Running pstack on the top-level apache whilst it was stuck like this was revealing:
feb65bfa door (4, 8047658, 0, 0, 0, 3) feaff286 _nsc_try1door (feb8f428, 8047788, 804778c, 8047790, 8047758) + 6c feaff4f0 _nsc_trydoorcall_ext (8047788, 804778c, 8047790) + 178 feb0c247 _nsc_search (feb8f228, feaf767c, 6, 80477f4) + b5 feb0af3f nss_search (feb8f228, feaf767c, 6, 80477f4) + 27 feaf7c0f _getgroupsbymember (81bd1c0, 867b220, 10, 1) + dc feb00c5b initgroups (81bd1c0, ea61, 8047c88, 808586e) + 5b 080858a5 unixd_setup_child (0, 0, 0, 0, 0, 867b4b0) + 41 0806d0a3 child_main (10, 1, 1, 0) + e7 0806d52b make_child (0, f, 7, e, 4, 0) + d7 0806df01 ap_mpm_run (80b3d70, 80dfe20, 80b5b50, 80b5b50) + 93d 08072f67 main (4, 8047e40, 8047e54) + 5cb 08067cb4 _start (4, 8047ed8, 8047ef5, 8047ef8, 8047efe, 0) + 80
The top-level apache is trying to fork a new worker. But in order to do that, it needs to set the user and group privileges on the new process, and in order to do that, it needs to find the groups that the user belongs to. Since this server uses NIS to specify groups, apache has to make a call to NIS (via nscd), to list all the groups (despite the fact that the web server user isn’t actually a member of any NIS groups – it has to make the call anyway, to verify that this is the case).
So, for some reason, NIS is being slow.

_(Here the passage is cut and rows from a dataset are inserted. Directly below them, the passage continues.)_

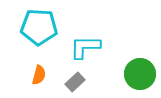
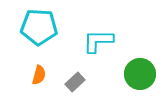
cyan L-shape: moved 13 px right, 6 px up
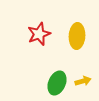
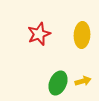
yellow ellipse: moved 5 px right, 1 px up
green ellipse: moved 1 px right
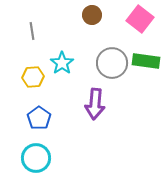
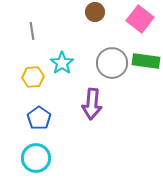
brown circle: moved 3 px right, 3 px up
purple arrow: moved 3 px left
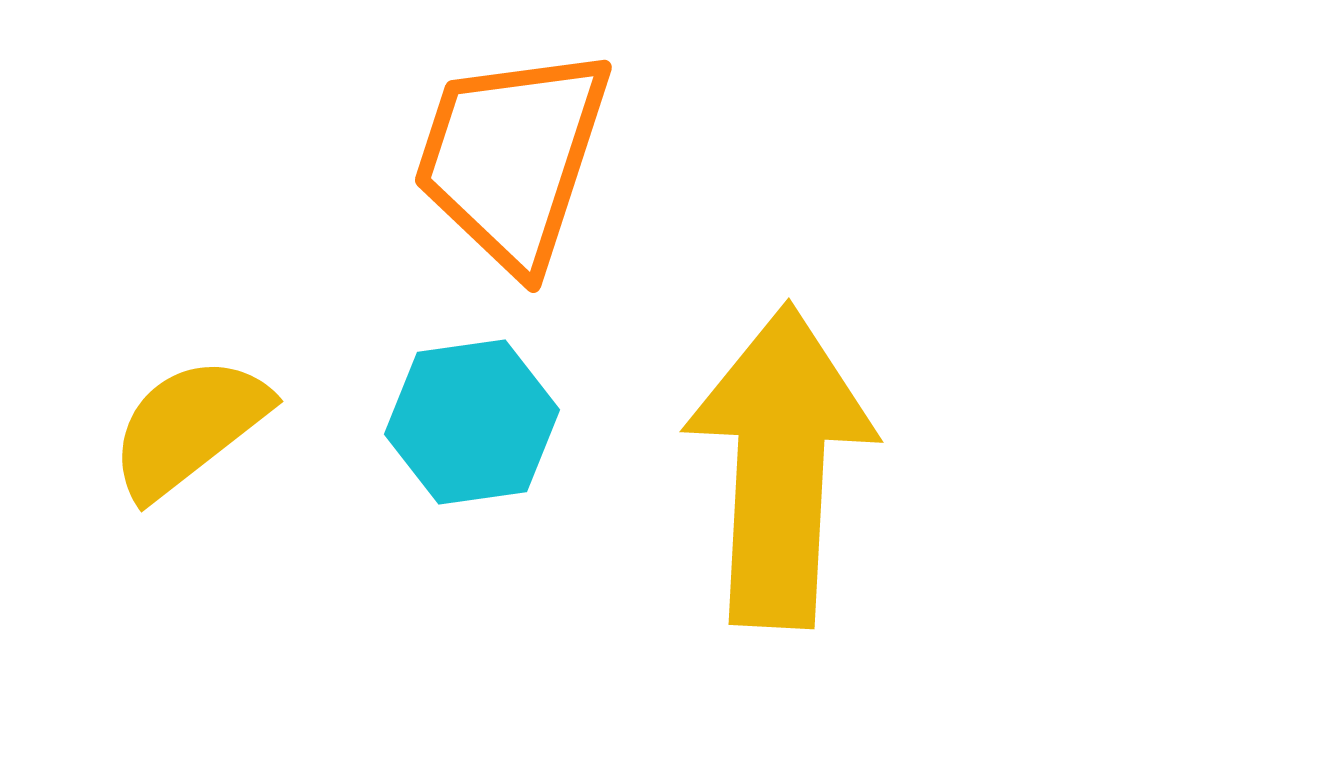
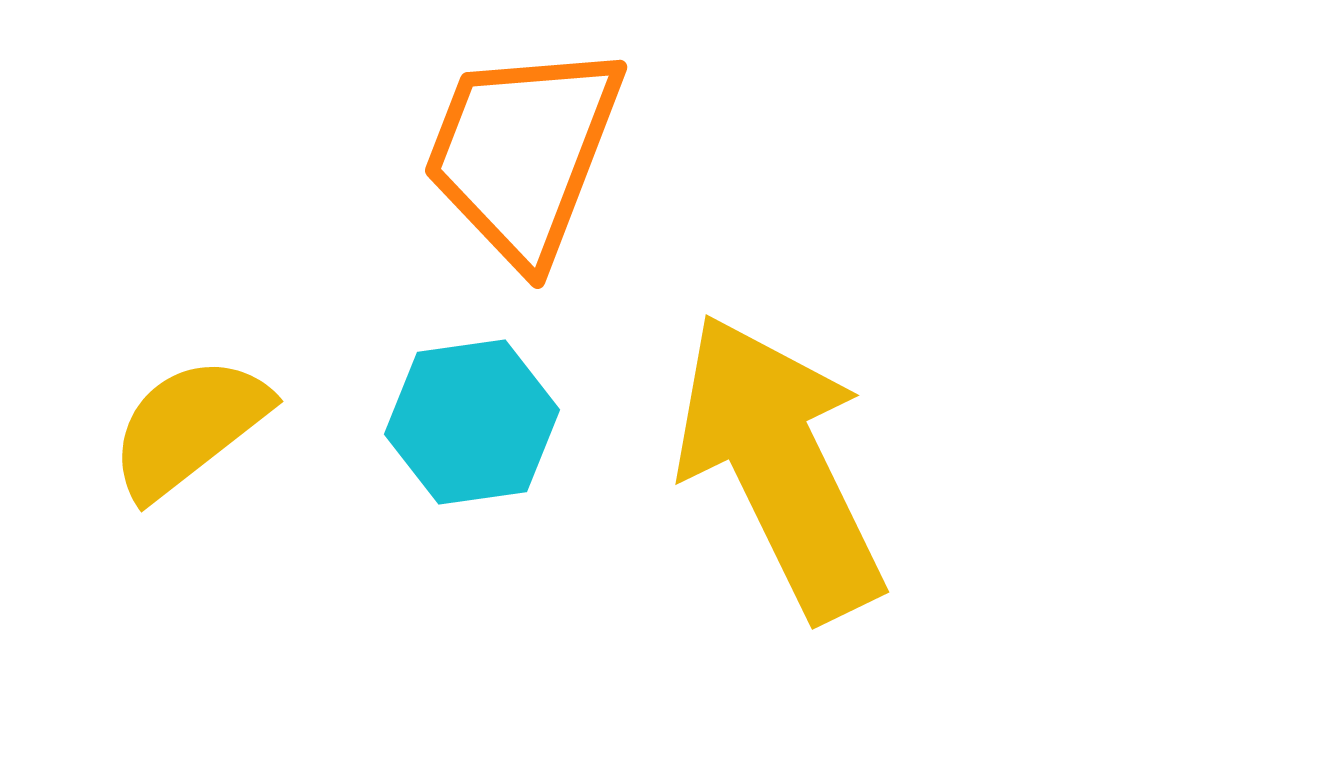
orange trapezoid: moved 11 px right, 5 px up; rotated 3 degrees clockwise
yellow arrow: rotated 29 degrees counterclockwise
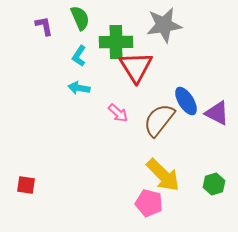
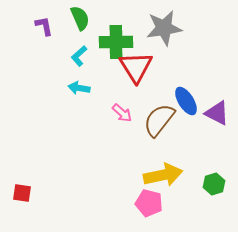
gray star: moved 3 px down
cyan L-shape: rotated 15 degrees clockwise
pink arrow: moved 4 px right
yellow arrow: rotated 57 degrees counterclockwise
red square: moved 4 px left, 8 px down
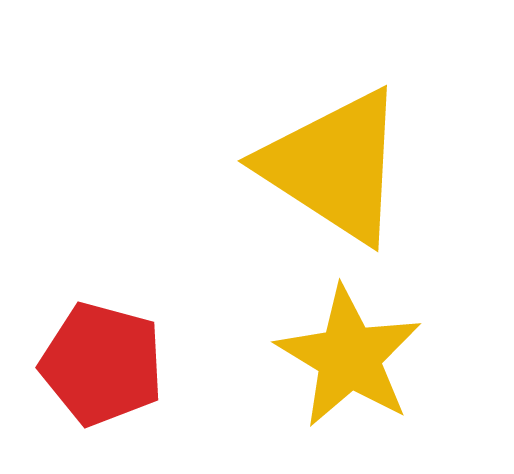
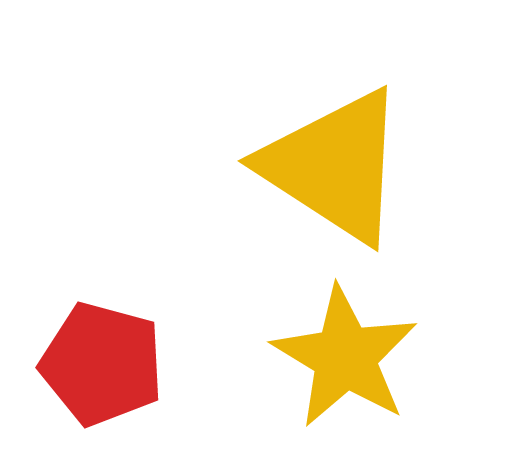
yellow star: moved 4 px left
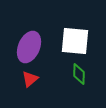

Maybe as a result of the high traffic levels that the backups are pushing around, the NIS requests are taking a very long time to process, and that’s preventing apache from forking new workers. When NIS finally comes back, apache has loads of requests stacked up in the listen backlog, so it spawns as many workers as it can to process them – hence the sudden jump just before everything starts working again.

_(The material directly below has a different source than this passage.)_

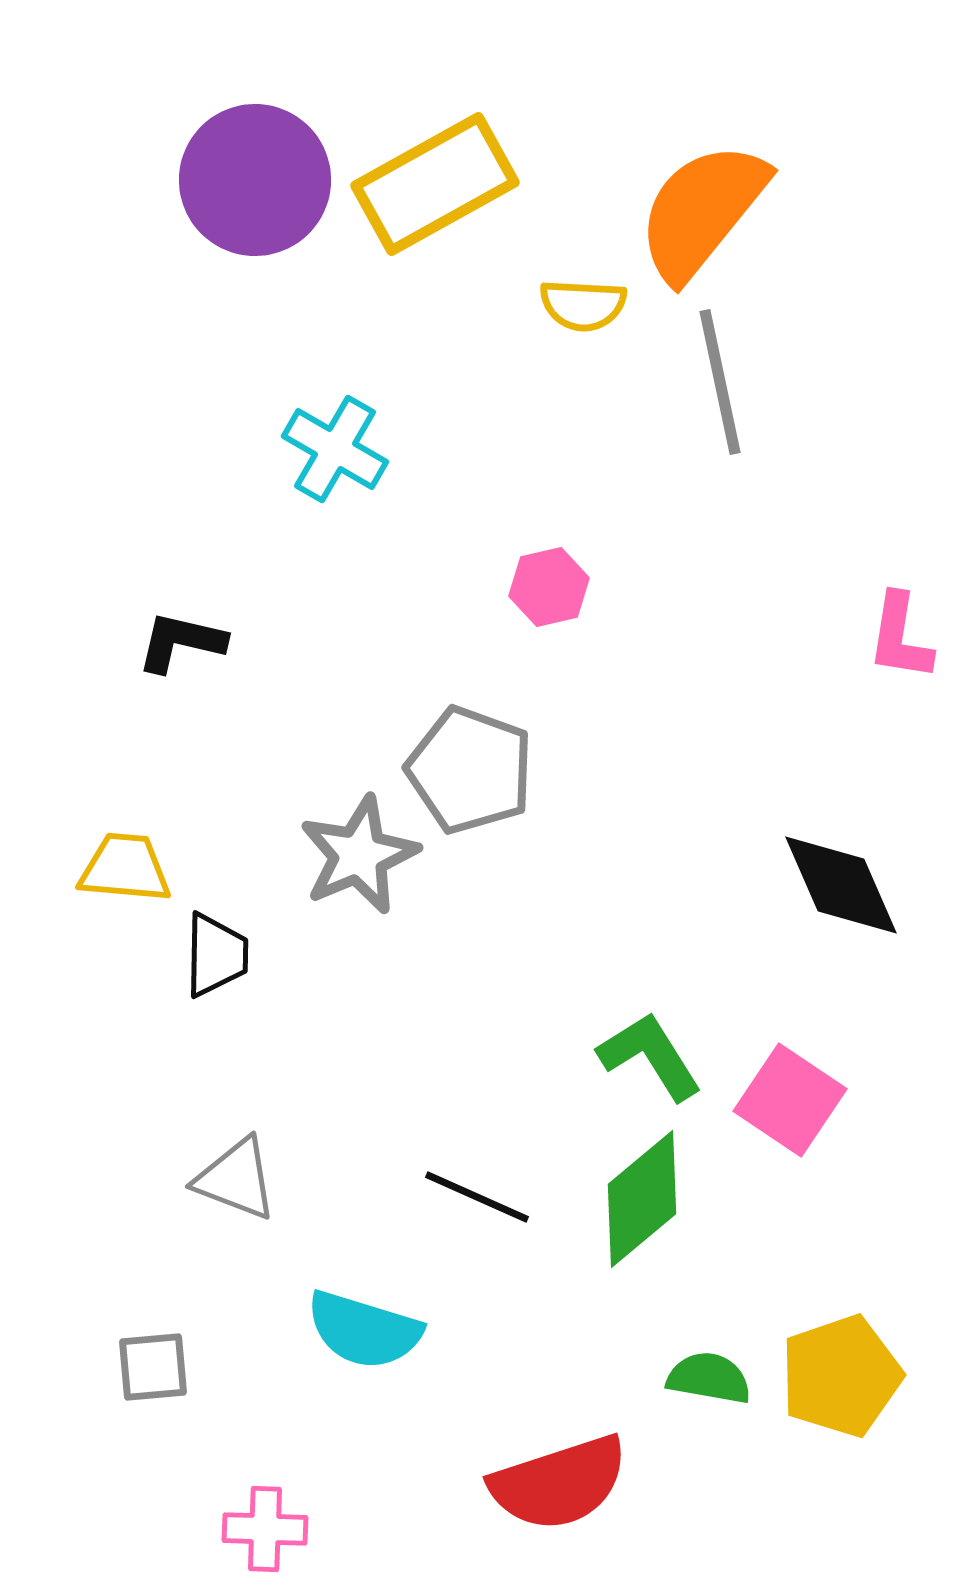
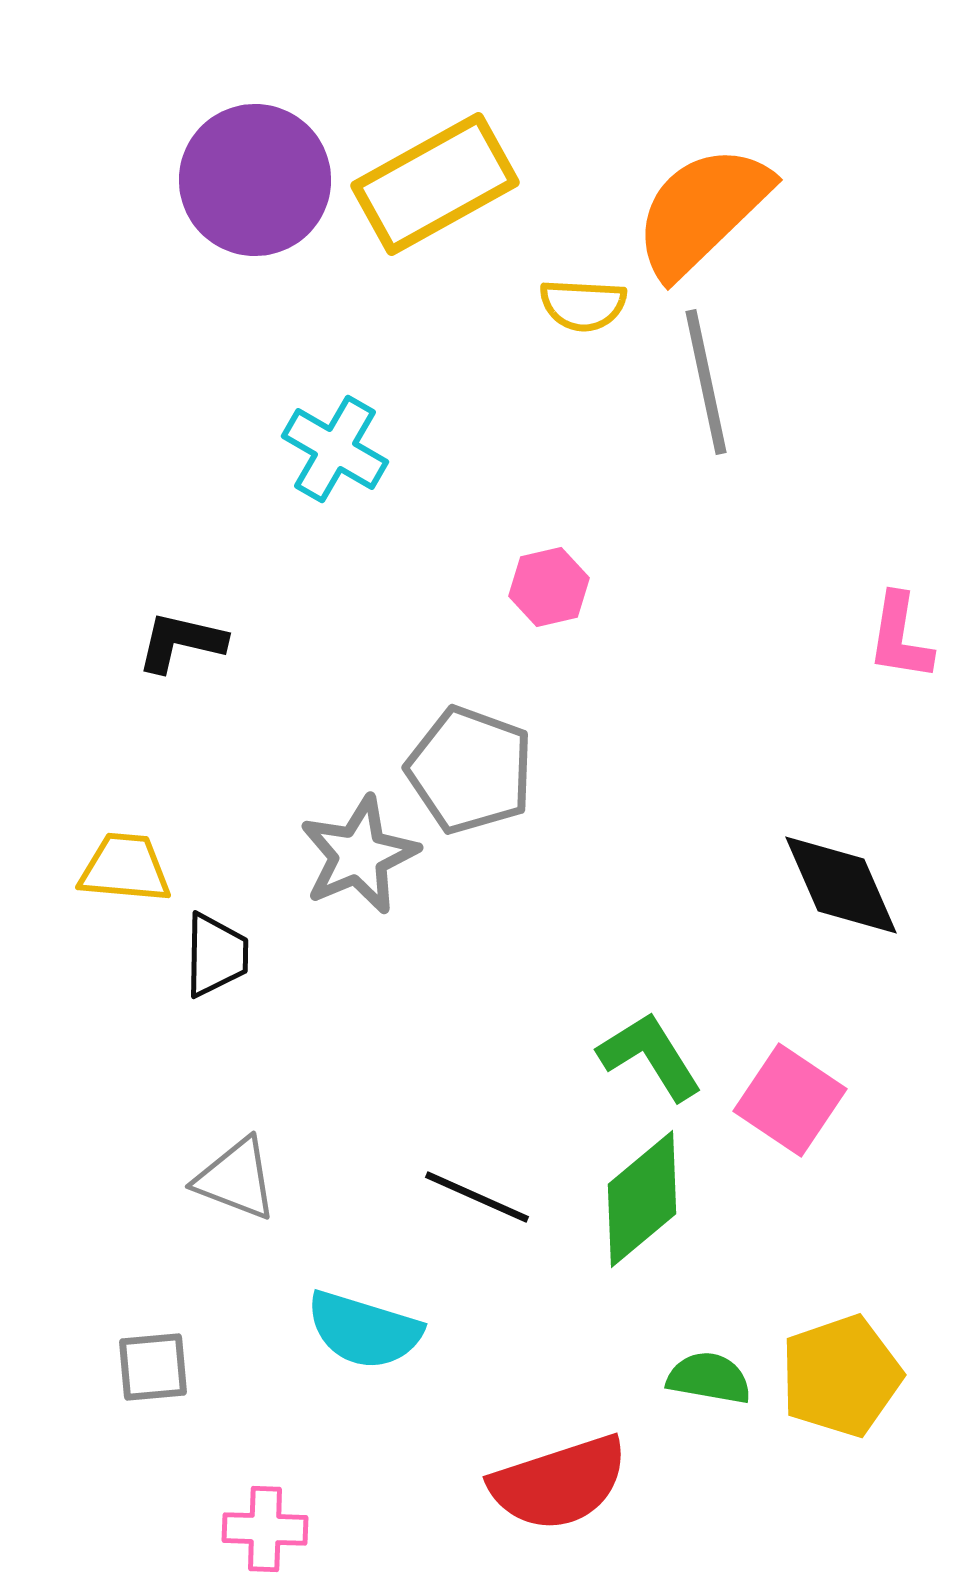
orange semicircle: rotated 7 degrees clockwise
gray line: moved 14 px left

To test this theory out, I wrote a teeny script that just did
time groups webservd
every 30 seconds, and recorded the result. To my dismay, lookups could take anything from 1 second to 5 minutes. Clearly, something’s wrong. Unsurprisingly, the slow lookups coincided with the times that apache was slow. running the same check on the NIS server itself revealed no such slowness; lookups were consistently returning in <1 second.
So, a fairly simple solution: Make the web server a NIS slave. This appears to have solved the problem, so far (though it’s only had a day or so of testing so far). Why a busy network should cause NIS lookups to be slow on this particular server (other servers in the same subnet were unaffected) I have no idea. It’s not an especially great solution though, particularly if I have to apply it to lots of other servers (NIS replication times scale with the number of slaves, unless we set up slaves-of-slaves).
A nicer long-term solution would be to disable NIS groups entirely. On an app/web server there’s no great benefit to having non-local groups, it’s not as if we’ve got a large number of local users to manage. Alterntatively, using a threaded worker model would sidestep the problem by never needing to do NIS lookups except at startup.